Is there a difference between a gathering and a community? And what is the relationship?
I think of a gathering as a unit of time with a beginning, middle, and end with three or more people. I think a community is something that is continuous over time. A gathering is a happening. A community is a more nebulous source of identity and belonging. Gatherings can result in a sense of community. But a gathering is an act of intervention.
In today’s hyper-connected digital world, it seems that there’s an emerging sense of urgency to connect in real life and in-person. Can you talk a little bit about how in-person connections and gathering people in person versus online can create a different sense of meaning?
I think you can create community and meaning offline and on. I think you can gather people in person and not build community. I think you can gather people in person and it not be meaningful. And I think similarly you can gather people online and have it be meaningful and build community. So I don’t think that they are mutually exclusive.
That said, one of the best ways to build meaningful community is through conversations that elicit stories that complicate the individual, stories that don’t make people flat or static. I think it’s much more difficult to do that online. How do I actually express myself as I type or over a video conference where I can’t see people or I don’t have access to the mute button? So any gathering is set by the constraints of that form.
Some people say that technology has made gathering in person obsolete. What do you think of that?
I think in person, when you are creating a gathering, are you doing it in a way where each person who comes actually makes a difference to the room? Are you designing it in a way that the outcome is different because of who’s in the room, what they say, how they speak, and how you are tapping into them? The more likely the gathering is set up so that your guests are an audience, I would say the less important it is that they are in the room.
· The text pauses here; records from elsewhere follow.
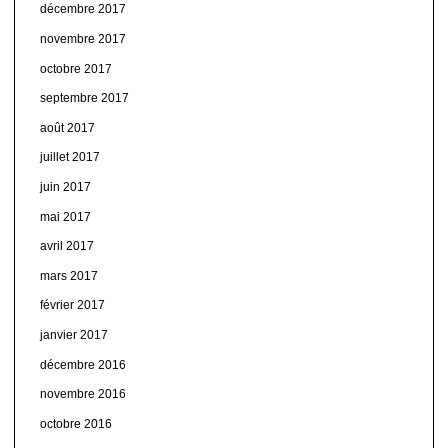
décembre 2017
novembre 2017
octobre 2017
septembre 2017
août 2017
juillet 2017
juin 2017
mai 2017
avril 2017
mars 2017
février 2017
janvier 2017
décembre 2016
novembre 2016
octobre 2016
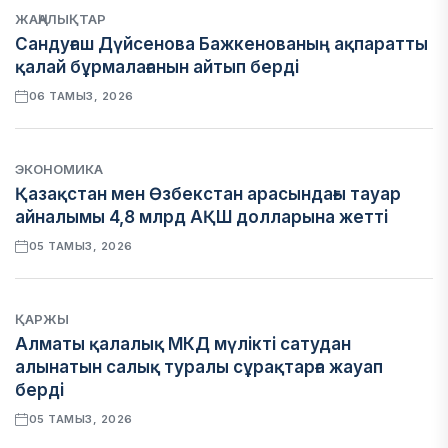
ЖАҢАЛЫҚТАР
Сандуғаш Дүйсенова Бажкенованың ақпаратты
қалай бұрмалағанын айтып берді
06 ТАМЫЗ, 2026
ЭКОНОМИКА
Қазақстан мен Өзбекстан арасындағы тауар
айналымы 4,8 млрд АҚШ долларына жетті
05 ТАМЫЗ, 2026
ҚАРЖЫ
Алматы қалалық МКД мүлікті сатудан
алынатын салық туралы сұрақтарға жауап
берді
05 ТАМЫЗ, 2026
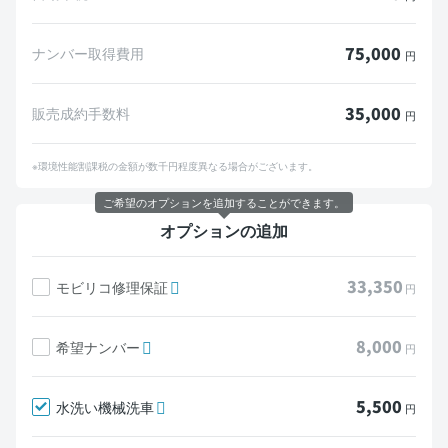
75,000
ナンバー取得費用
円
35,000
販売成約手数料
円
※環境性能割課税の金額が数千円程度異なる場合がございます。
ご希望のオプションを追加することができます。
オプションの追加
33,350
モビリコ修理保証
円
8,000
希望ナンバー
円
5,500
水洗い機械洗車
円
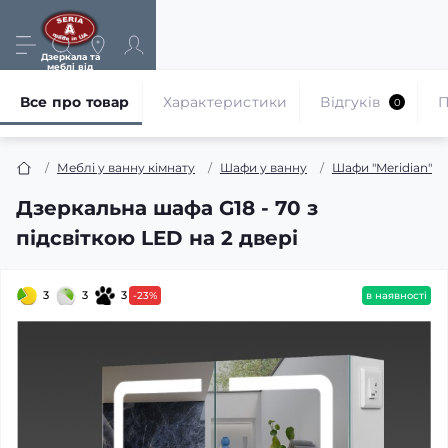
Дзеркала та
меблі від
виробника
Все про товар
Характеристики
Відгуків
П
0
Меблі у ванну кімнату
Шафи у ванну
Шафи "Meridian"
Дзеркальна шафа G18 - 70 з
підсвіткою LED на 2 двері
3
3
3
-23%
в наявності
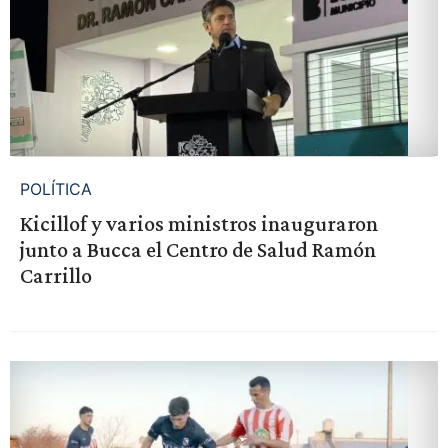
POLÍTICA
Kicillof y varios ministros inauguraron
junto a Bucca el Centro de Salud Ramón
Carrillo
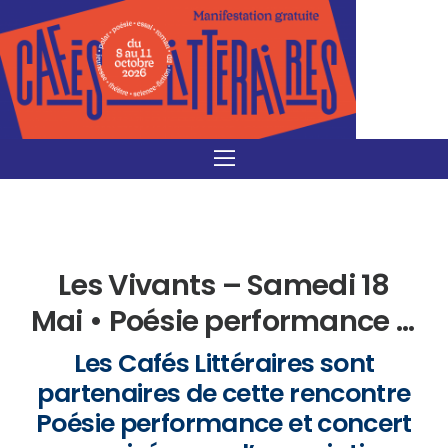
Les Vivants – Samedi 18
Mai • Poésie performance &
Concert
Les Cafés Littéraires sont
partenaires de cette rencontre
Poésie performance et concert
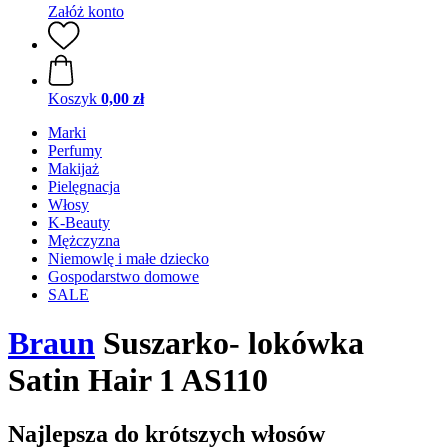
Załóż konto
Koszyk
0,00 zł
Marki
Perfumy
Makijaż
Pielęgnacja
Włosy
K-Beauty
Mężczyzna
Niemowlę i małe dziecko
Gospodarstwo domowe
SALE
Braun
Suszarko- lokówka
Satin Hair 1 AS110
Najlepsza do krótszych włosów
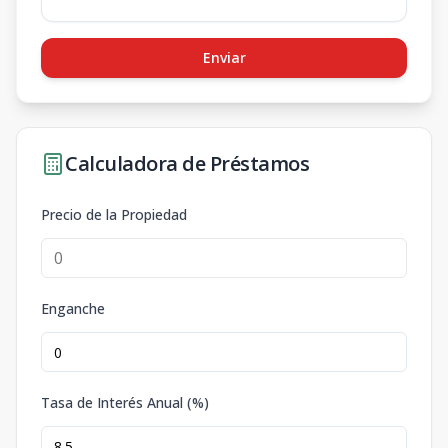
Enviar
Calculadora de Préstamos
Precio de la Propiedad
Enganche
Tasa de Interés Anual (%)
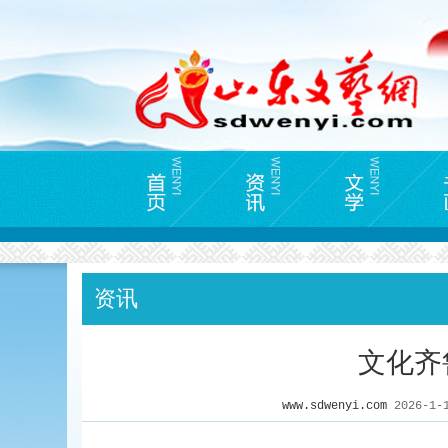
资讯
文化齐
www.sdwenyi.com
2026-1-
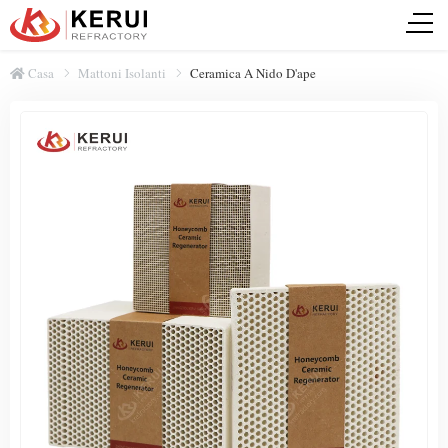
Casa
Mattoni Isolanti
Ceramica A Nido D'ape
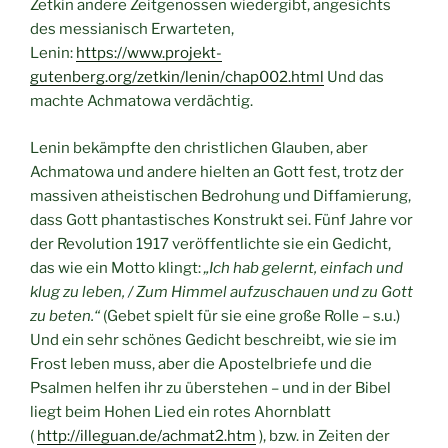
Zetkin andere Zeitgenossen wiedergibt, angesichts
des messianisch Erwarteten,
Lenin:
https://www.projekt-
gutenberg.org/zetkin/lenin/chap002.html
Und das
machte Achmatowa verdächtig.
Lenin bekämpfte den christlichen Glauben, aber
Achmatowa und andere hielten an Gott fest, trotz der
massiven atheistischen Bedrohung und Diffamierung,
dass Gott phantastisches Konstrukt sei. Fünf Jahre vor
der Revolution 1917 veröffentlichte sie ein Gedicht,
das wie ein Motto klingt:
„Ich hab gelernt, einfach und
klug zu leben, / Zum Himmel aufzuschauen und zu Gott
zu beten.“
(Gebet spielt für sie eine große Rolle – s.u.)
Und ein sehr schönes Gedicht beschreibt, wie sie im
Frost leben muss, aber die Apostelbriefe und die
Psalmen helfen ihr zu überstehen – und in der Bibel
liegt beim Hohen Lied ein rotes Ahornblatt
(
http://illeguan.de/achmat2.htm
), bzw. in Zeiten der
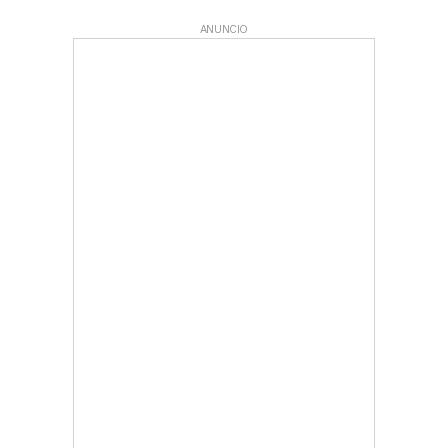
ANUNCIO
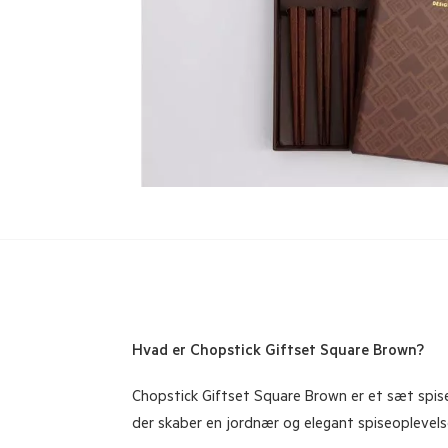
Hvad er Chopstick Giftset Square Brown?
Chopstick Giftset Square Brown er et sæt spise
der skaber en jordnær og elegant spiseoplevels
The more that they are participatory contributors, the more important it is that they are in the room.
You say we need to have good controversy at gatherings to make them meaningful. What does that mean? How do we do it?
Good controversy is different than controversy. So it’s not saying do controversy for gratuitous reasons or to make people pay attention. It’s basically asking a question, How do we make sure that what we are gathering around has burning relevance?
We think of events as a form of communication. What do you say to someone who thinks events are separate from strategic communications? Are gatherings a form of communication?
I think they are deeply a form of communication. They communicate what your values are, what you think is worthy to gather around, what you think is worthy to mark or not, how bold and brave you are, and what questions you are willing to have out in the open and in the “public square” versus quietly behind closed doors.
Gathering is a communication tool. We’ve talked mostly about gathering and communicating with your guests, but as an organization, the things you gather around each year are also signaling to the rest of the world what you are about, how you gather, if you need to raise a certain amount of money, and if you’re inventive about how you do that.
The way we gather is the way we live. And all I’m asking is for people to do it more consciously, more strategically, and in ways that actually embody their values and that push forward the questions of the field. Gathering can be thrilling, and most of the time it’s not.
How do you think we can make it thrilling? Is it by having more strategy and rigor around planning them?
It’s by centering. It’s by realizing that having people in person is the most valuable real estate you can ever get. Questions that are the most relevant, complicated, burning, controversial, and illuminating for that set of people for a common need, around a common need.